___ Dataset records

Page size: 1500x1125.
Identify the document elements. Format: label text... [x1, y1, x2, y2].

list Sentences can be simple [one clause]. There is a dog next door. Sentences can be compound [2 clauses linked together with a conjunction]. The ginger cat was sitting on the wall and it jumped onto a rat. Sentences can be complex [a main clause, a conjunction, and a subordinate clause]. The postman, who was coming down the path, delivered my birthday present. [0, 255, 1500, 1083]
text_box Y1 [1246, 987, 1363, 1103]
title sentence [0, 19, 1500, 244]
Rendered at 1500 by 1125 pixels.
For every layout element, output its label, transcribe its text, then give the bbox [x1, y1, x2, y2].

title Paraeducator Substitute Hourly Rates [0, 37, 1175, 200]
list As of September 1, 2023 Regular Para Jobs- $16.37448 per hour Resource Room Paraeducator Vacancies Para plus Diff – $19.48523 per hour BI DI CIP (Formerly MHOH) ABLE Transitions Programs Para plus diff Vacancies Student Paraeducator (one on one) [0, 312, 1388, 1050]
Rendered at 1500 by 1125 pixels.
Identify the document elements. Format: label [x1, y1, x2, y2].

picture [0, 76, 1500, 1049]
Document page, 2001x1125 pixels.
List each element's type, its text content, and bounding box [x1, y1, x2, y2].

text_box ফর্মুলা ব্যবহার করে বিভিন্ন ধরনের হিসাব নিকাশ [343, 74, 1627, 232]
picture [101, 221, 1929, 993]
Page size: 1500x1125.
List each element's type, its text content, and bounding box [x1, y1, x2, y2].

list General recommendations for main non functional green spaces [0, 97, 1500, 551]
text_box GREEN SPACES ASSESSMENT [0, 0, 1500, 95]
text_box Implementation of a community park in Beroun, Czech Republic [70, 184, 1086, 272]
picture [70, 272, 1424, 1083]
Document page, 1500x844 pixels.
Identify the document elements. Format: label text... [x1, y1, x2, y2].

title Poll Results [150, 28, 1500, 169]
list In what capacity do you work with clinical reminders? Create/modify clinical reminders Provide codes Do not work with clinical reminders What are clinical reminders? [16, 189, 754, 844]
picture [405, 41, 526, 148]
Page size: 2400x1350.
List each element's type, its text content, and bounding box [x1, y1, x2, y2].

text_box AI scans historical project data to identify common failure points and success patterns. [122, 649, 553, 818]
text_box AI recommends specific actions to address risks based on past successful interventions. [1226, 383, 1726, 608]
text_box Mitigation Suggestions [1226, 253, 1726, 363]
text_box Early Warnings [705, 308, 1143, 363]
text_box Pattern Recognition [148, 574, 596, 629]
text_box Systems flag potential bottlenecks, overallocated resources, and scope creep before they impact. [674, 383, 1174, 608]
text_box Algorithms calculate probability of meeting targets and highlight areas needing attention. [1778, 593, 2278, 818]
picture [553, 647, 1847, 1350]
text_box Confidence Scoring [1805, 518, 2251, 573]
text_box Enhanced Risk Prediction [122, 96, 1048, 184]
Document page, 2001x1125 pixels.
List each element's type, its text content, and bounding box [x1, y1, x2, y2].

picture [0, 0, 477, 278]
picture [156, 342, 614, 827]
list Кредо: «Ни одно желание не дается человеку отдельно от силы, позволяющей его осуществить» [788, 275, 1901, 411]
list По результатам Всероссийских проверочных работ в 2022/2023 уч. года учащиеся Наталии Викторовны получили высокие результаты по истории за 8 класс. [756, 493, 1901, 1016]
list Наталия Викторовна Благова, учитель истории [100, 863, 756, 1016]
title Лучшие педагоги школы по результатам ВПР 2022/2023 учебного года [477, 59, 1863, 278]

______

About this exercise >>
Could you reproduce all the records exactly?

Reply >>
Page size: 1500x1125.
Identify the document elements. Format: label text... [x1, y1, x2, y2].

list Sentences can be simple [one clause]. There is a dog next door. Sentences can be compound [2 clauses linked together with a conjunction]. The ginger cat was sitting on the wall and it jumped onto a rat. Sentences can be complex [a main clause, a conjunction, and a subordinate clause]. The postman, who was coming down the path, delivered my birthday present. [0, 255, 1500, 1083]
text_box Y1 [1246, 987, 1363, 1103]
title sentence [0, 19, 1500, 244]
Rendered at 1500 by 1125 pixels.
For every layout element, output its label, transcribe its text, then give the bbox [x1, y1, x2, y2].

title Paraeducator Substitute Hourly Rates [0, 37, 1175, 200]
list As of September 1, 2023 Regular Para Jobs- $16.37448 per hour Resource Room Paraeducator Vacancies Para plus Diff – $19.48523 per hour BI DI CIP (Formerly MHOH) ABLE Transitions Programs Para plus diff Vacancies Student Paraeducator (one on one) [0, 312, 1388, 1050]
Rendered at 1500 by 1125 pixels.
Identify the document elements. Format: label [x1, y1, x2, y2].

picture [0, 76, 1500, 1049]
Document page, 2001x1125 pixels.
List each element's type, its text content, and bounding box [x1, y1, x2, y2].

text_box ফর্মুলা ব্যবহার করে বিভিন্ন ধরনের হিসাব নিকাশ [343, 74, 1627, 232]
picture [101, 221, 1929, 993]
Page size: 1500x1125.
List each element's type, its text content, and bounding box [x1, y1, x2, y2].

list General recommendations for main non functional green spaces [0, 97, 1500, 551]
text_box GREEN SPACES ASSESSMENT [0, 0, 1500, 95]
text_box Implementation of a community park in Beroun, Czech Republic [70, 184, 1086, 272]
picture [70, 272, 1424, 1083]
Document page, 1500x844 pixels.
Identify the document elements. Format: label text... [x1, y1, x2, y2].

title Poll Results [150, 28, 1500, 169]
list In what capacity do you work with clinical reminders? Create/modify clinical reminders Provide codes Do not work with clinical reminders What are clinical reminders? [16, 189, 754, 844]
picture [405, 41, 526, 148]
Page size: 2400x1350.
List each element's type, its text content, and bounding box [x1, y1, x2, y2].

text_box AI scans historical project data to identify common failure points and success patterns. [122, 649, 553, 818]
text_box AI recommends specific actions to address risks based on past successful interventions. [1226, 383, 1726, 608]
text_box Mitigation Suggestions [1226, 253, 1726, 363]
text_box Early Warnings [705, 308, 1143, 363]
text_box Pattern Recognition [148, 574, 596, 629]
text_box Systems flag potential bottlenecks, overallocated resources, and scope creep before they impact. [674, 383, 1174, 608]
text_box Algorithms calculate probability of meeting targets and highlight areas needing attention. [1778, 593, 2278, 818]
picture [553, 647, 1847, 1350]
text_box Confidence Scoring [1805, 518, 2251, 573]
text_box Enhanced Risk Prediction [122, 96, 1048, 184]
Document page, 2001x1125 pixels.
List each element's type, its text content, and bounding box [x1, y1, x2, y2].

picture [0, 0, 477, 278]
picture [156, 342, 614, 827]
list Кредо: «Ни одно желание не дается человеку отдельно от силы, позволяющей его осуществить» [788, 275, 1901, 411]
list По результатам Всероссийских проверочных работ в 2022/2023 уч. года учащиеся Наталии Викторовны получили высокие результаты по истории за 8 класс. [756, 493, 1901, 1016]
list Наталия Викторовна Благова, учитель истории [100, 863, 756, 1016]
title Лучшие педагоги школы по результатам ВПР 2022/2023 учебного года [477, 59, 1863, 278]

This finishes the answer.